As neighborhood populations were dislocated and their buildings razed urban renewal became known as urban removal. The Golden Gateway replaced the produce district near
The Embarcadero between Jackson and Clay Streets, the Yerba Buena redevelopment area south of Market Street removed blocks of small hotels and boarding houses along with their blue collar residents, and the Western Addition Areas 1 and 2 demolished the late 19th century houses occupied by the African-American population that replaced the Japanese-Americans who had been relocated from their homes and businesses during World War II.

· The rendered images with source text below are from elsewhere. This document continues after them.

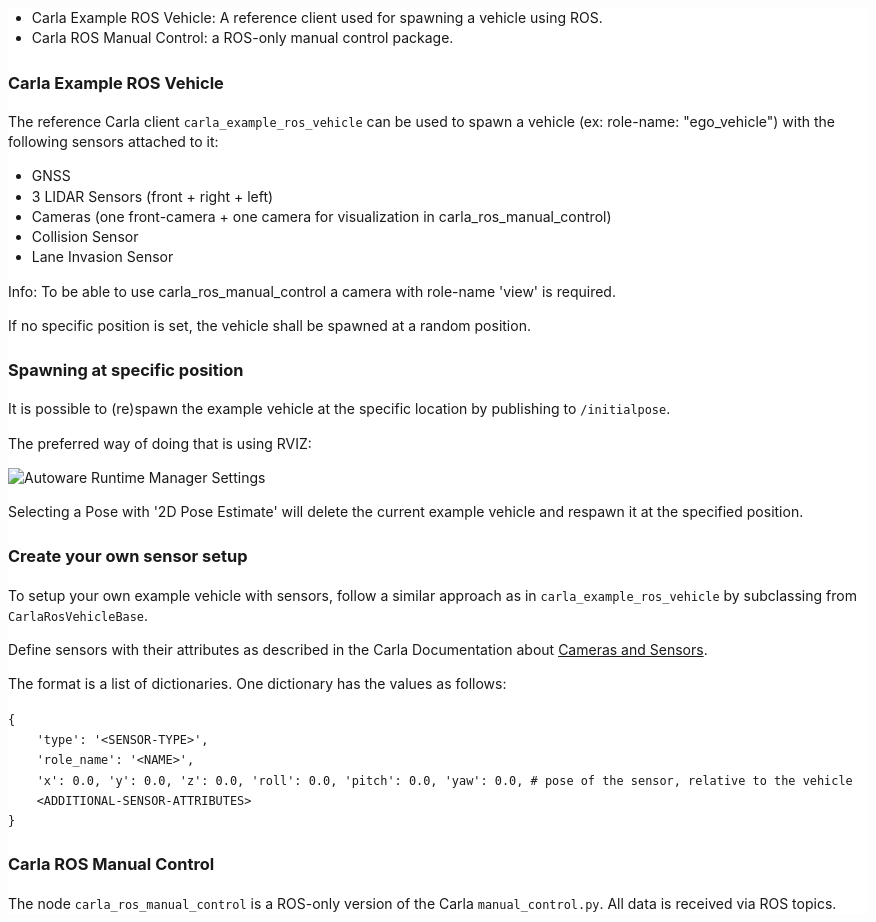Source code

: - Carla Example ROS Vehicle: A reference client used for spawning a vehicle using ROS.
- Carla ROS Manual Control: a ROS-only manual control package.


### Carla Example ROS Vehicle

The reference Carla client `carla_example_ros_vehicle` can be used to spawn a vehicle (ex: role-name: "ego_vehicle") with the following sensors attached to it:

- GNSS
- 3 LIDAR Sensors (front + right + left)
- Cameras (one front-camera + one camera for visualization in carla_ros_manual_control)
- Collision Sensor
- Lane Invasion Sensor

Info: To be able to use carla_ros_manual_control a camera with role-name 'view' is required.

If no specific position is set, the vehicle shall be spawned at a random position.


### Spawning at specific position

It is possible to (re)spawn the example vehicle at the specific location by publishing to `/initialpose`.

The preferred way of doing that is using RVIZ:

![Autoware Runtime Manager Settings](./assets/images/rviz_set_start_goal.png)

Selecting a Pose with '2D Pose Estimate' will delete the current example vehicle and respawn it at the specified position.


### Create your own sensor setup

To setup your own example vehicle with sensors, follow a similar approach as in `carla_example_ros_vehicle` by subclassing from `CarlaRosVehicleBase`.

Define sensors with their attributes as described in the Carla Documentation about [Cameras and Sensors](https://github.com/carla-simulator/carla/blob/master/Docs/cameras_and_sensors.md).

The format is a list of dictionaries. One dictionary has the values as follows:

    {
        'type': '<SENSOR-TYPE>',
        'role_name': '<NAME>',
        'x': 0.0, 'y': 0.0, 'z': 0.0, 'roll': 0.0, 'pitch': 0.0, 'yaw': 0.0, # pose of the sensor, relative to the vehicle
        <ADDITIONAL-SENSOR-ATTRIBUTES>
    }

### Carla ROS Manual Control

The node `carla_ros_manual_control` is a ROS-only version of the Carla `manual_control.py`. All data is received
via ROS topics.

Finally, the public outrage over this indiscriminant destruction and social injustice grew so strong that the demolition of buildings in the Western Addition’s A-2 area, which surrounded the newly built core of housing and commercial buildings occupied by the re-located Japanese-Americans, was delayed and then discontinued. The hiatus allowed a group of volunteers organized by Augustan Keane, a lawyer who lived in Alameda but had his office in San Francisco, to survey the A-2 area. Our group walked the blocks of late 19th century buildings, wrote descriptions of them and took photographs. We then turned the survey results over to the Redevelopment Agency for what we hoped would be a reconsideration of the plans for the A-2 area. A formal acknowledgment of our work was all we received. Still, the demolition ended, and in the 1970s and 1980s the so-called Victorian style was rehabilitated to become the city’s pride and joy. The Redevelopment Agency even sent us a commendation for our efforts in the 1980s.
The movement grew. In the 20th century’s closing decades, the past became the future.
In 1979 I was appointed to the California State Historical Resources Commission and served as its architectural historian until 1984. The commission met four times a year to review applications for nominations of buildings and historic districts to the National Register of Historic Places.
As we toured the state and listened to the people who attended our meetings and spoke in favor or against the various designations, it became apparent to me that in both large and small cities many of the advocates for the creation of historic districts in their downtowns were not so motivated by the architectural significance of the district’s buildings as by the threat to the familiar built environment by proposed new development. Justifications for registering ordinary buildings became more elaborate and often linked to the accumulation of history rather than whether the buildings retained the appearance of their time. In other words the debt to the past began to weigh more than the promise of the future.
Where are we now? With the bursting of the latest financial bubble, the absence of development has brought awareness of how much our economy depends on it to provide jobs. Since the recession has lowered the pressure on both sides of the development/preservation equation, this time of inactivity could be devoted to the kind of even-handed planning that would mitigate future battles by evaluating the benefits of both.